Las historias
que se pueden contar, que se pueden escribir, son infinitas. Hay más que granos
de arena en el desierto, o gotas de agua en un océano. Pero aunque sean
infinitas, cuando un escritor se sienta a escribir, se centra en una sola, en
una única historia que, tal vez, represente a muchas otras, y al escritor
mismo, y a muchos de sus lectores. Pero la pregunta que se le hace una y otra
vez a distintos autores es: ¿Cómo hace para, de ese posible infinito de
historias, escoger una sola? ¿Y por qué ésa precisamente, y no otra? ¿Qué sistema
utiliza para saber que la historia concreta que se dispone a escribir es la más
adecuada?

Tarea propuesta :: ¿Puedes continuar el fragmento sobre cómo un escritor escoge una sola historia entre infinitas, a partir de su última frase? No hace falta consultar las líneas.

Datos proporcionados ::
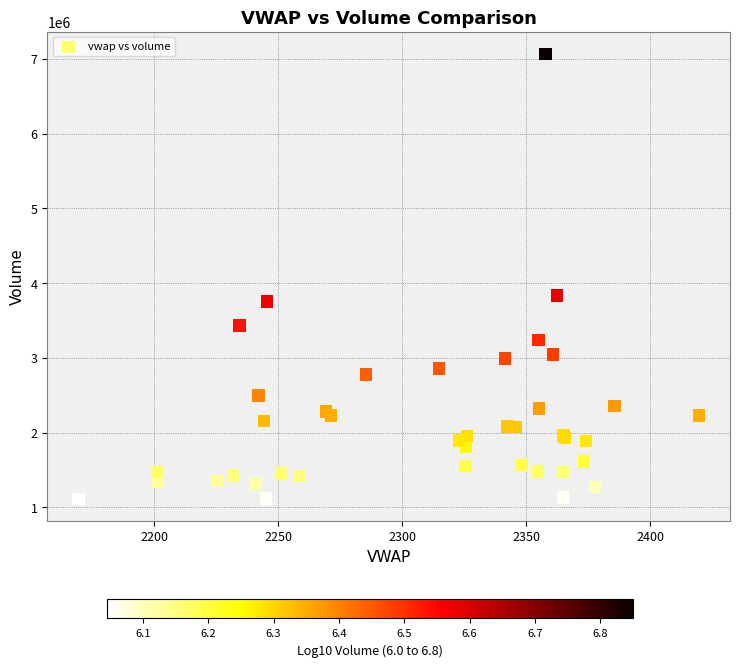

What Y value in the scatter plot is closest to 4088658?

3836083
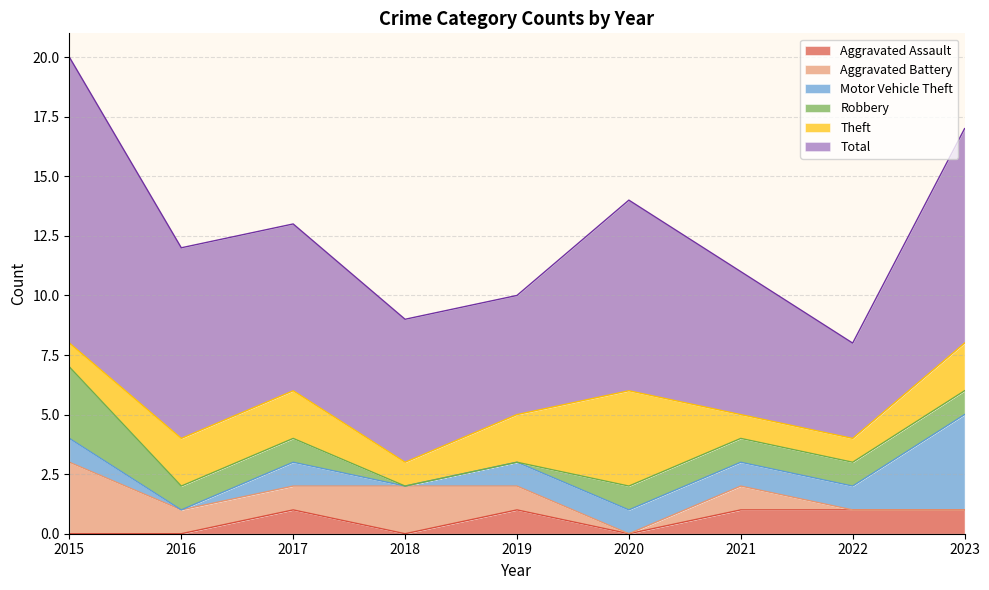

What are all the series names shown in the legend?

Aggravated Assault, Aggravated Battery, Motor Vehicle Theft, Robbery, Theft, Total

Resultado ::
Son muchos los
escritores que ante estas preguntas contestan de una forma que parece un poco
misteriosa, y que a algunos les parece que en realidad encierra una clave que
no quieren desvelar. Algo así como un truco del oficio que no quieren compartir
con los demás. García Márquez, Cortázar, Sampedro y un largo etcétera terminan
diciendo que ellos no escogen las historias que se disponen a escribir, sino
que son las propias historias las que los escogen a ellos. Y esto, dicho así,
parece casi como de magia. ¿Tienen acaso esos escritores una facultad
extrasensorial para descubrir la bondad de un argumento de la que carecen el
resto de los mortales? Yo creo que no. Sí creo que tienen esa facultad, un poco
intuitiva, para detectar qué historia es la buena (o, al menos, suficientemente
buena), pero también creo que esa habilidad la tienen todos, o casi todos los
humanos. Otra cosa distinta es que esté más o menos desarrollada. Y los buenos
escritores la tienen muy desarrollada. Es una de sus características.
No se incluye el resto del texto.